If such a simulation is graspable it could be very useful not only to compare HTM against a biologically plausible model but also to find out whether the biological plausible model does provide new insights into other ways it can be abstracted/simplified up.
The second (and probably most) interesting thing is the 1M cores machine capable of simulating 0.5G spiking neurons.
You may ask, “but this is a very expensive spiking neural network hardware how is that useful to HTM?”.
Well, it was built with simulating spiking neurons in mind, but under the hood it is just a grid of 1 million 32 bit ARM micro controllers programmable in C with massively parallel, very fast small package routing.

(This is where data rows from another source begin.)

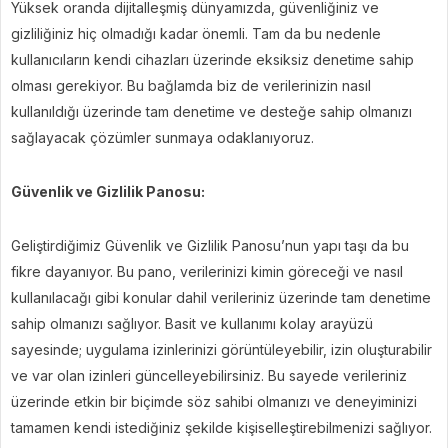
Yüksek oranda dijitalleşmiş dünyamızda, güvenliğiniz ve
gizliliğiniz hiç olmadığı kadar önemli. Tam da bu nedenle
kullanıcıların kendi cihazları üzerinde eksiksiz denetime sahip
olması gerekiyor. Bu bağlamda biz de verilerinizin nasıl
kullanıldığı üzerinde tam denetime ve desteğe sahip olmanızı
sağlayacak çözümler sunmaya odaklanıyoruz.
Güvenlik ve Gizlilik Panosu:
Geliştirdiğimiz Güvenlik ve Gizlilik Panosu’nun yapı taşı da bu
fikre dayanıyor. Bu pano, verilerinizi kimin göreceği ve nasıl
kullanılacağı gibi konular dahil verileriniz üzerinde tam denetime
sahip olmanızı sağlıyor. Basit ve kullanımı kolay arayüzü
sayesinde; uygulama izinlerinizi görüntüleyebilir, izin oluşturabilir
ve var olan izinleri güncelleyebilirsiniz. Bu sayede verileriniz
üzerinde etkin bir biçimde söz sahibi olmanızı ve deneyiminizi
tamamen kendi istediğiniz şekilde kişiselleştirebilmenizi sağlıyor.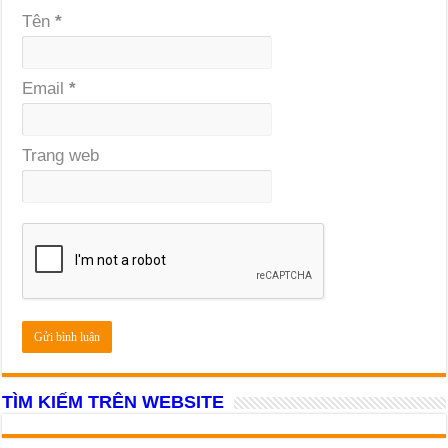
Tên
*
Email
*
Trang web
TÌM KIẾM TRÊN WEBSITE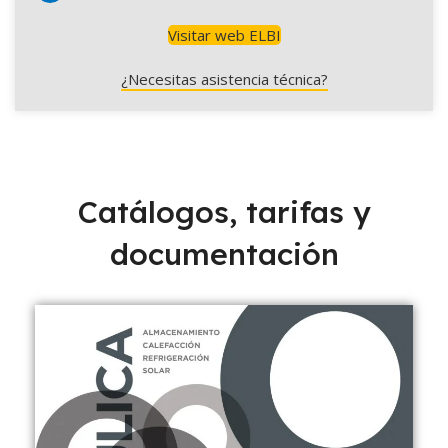
Visitar web ELBI
¿Necesitas asistencia técnica?
Catálogos, tarifas y
documentación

And they are opened for any project proposals, their page mentions it was used to implement multi layer perceptrons or for heat transfer simulations.
So maybe, if HTM abstractions would be compiled into that architecturer, it would provide 1-2 orders of magnitude speedup over the spiking neuron implementation, getting much closer to a full human cortex simulator?
They seem opened to test any interesting ideas on their amazing hardware.
To access SpiNNaker this way you will need to join the HBP Community and make a lightweight case for the use you require. Thereafter it is all free up to your allocated resource quota!
One issue that would need to be contended with to compare HTM with this neuron model, is the fact that the model appears to be focused entirely on action potentials, whereas a core concept of HTM is the concept of a predictive state (hypothesizing that the majority of a neurons input synapses are not involved in generating an action potential).
Do you have some thoughts on how one would actually set up a comparison between HTM and this neuron model?
Honestly I have no idea how such a test would look. The author of the paper ran the blue brain simulation in 2005 and published a comprehensive book on all about modelling different (if not all) types of neurons.